This is the patch from the test iso that fixes the issue. When multipath is configured with find_multipaths "smart" (which it is in the installer boot initramfs) it waits to see if multiple paths will appear for devices. It sets systemd timers to stop this waiting. If these timers triggered while the initramfs was cleaning up to pivot to the actual root filesystem, they would restart multipathd, which would cause the cleanup to hang. The fix makes the timers conflict with initrd-cleanup.service, so that they get disabled when the initramfs starts cleaning up. Also, they no longer force multipathd to restart if it has already been stopped.
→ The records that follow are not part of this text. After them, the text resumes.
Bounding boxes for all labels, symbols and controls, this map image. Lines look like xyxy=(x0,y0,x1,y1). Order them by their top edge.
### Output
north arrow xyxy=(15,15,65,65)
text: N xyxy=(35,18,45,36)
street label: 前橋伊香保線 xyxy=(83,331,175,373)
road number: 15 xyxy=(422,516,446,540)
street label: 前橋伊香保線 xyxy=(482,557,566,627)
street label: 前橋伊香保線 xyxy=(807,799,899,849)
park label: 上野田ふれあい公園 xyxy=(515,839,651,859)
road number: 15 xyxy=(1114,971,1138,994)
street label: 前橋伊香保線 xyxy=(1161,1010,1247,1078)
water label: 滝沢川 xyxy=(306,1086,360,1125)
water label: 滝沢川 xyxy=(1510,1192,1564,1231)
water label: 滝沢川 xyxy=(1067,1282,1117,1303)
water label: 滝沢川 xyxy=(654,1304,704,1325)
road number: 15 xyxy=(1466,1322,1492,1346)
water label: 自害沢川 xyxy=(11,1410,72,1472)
A test iso with a patch to resolve this issue is available here:
https://people.redhat.com/bmarzins/isos/bz2121277/rhel-9.1-patched-boot.iso
Can you try booting with this iso instead of your regular installation iso. This boot iso won't actually be able to install a system, since it doesn't contain any of the necessary installation sources. It will just boot you into anaconda. But since it has the multipath fix, you should be able to successfully boot into anaconda, without hanging in the initramfs.
Since the problem described in this bug report should be
resolved in a recent advisory, it has been closed with a
resolution of ERRATA.
For information on the advisory (device-mapper-multipath bug fix and enhancement update), and where to find the updated
files, follow the link below.
If the solution does not work for you, open a new bug report.
https://access.redhat.com/errata/RHBA-2022:8313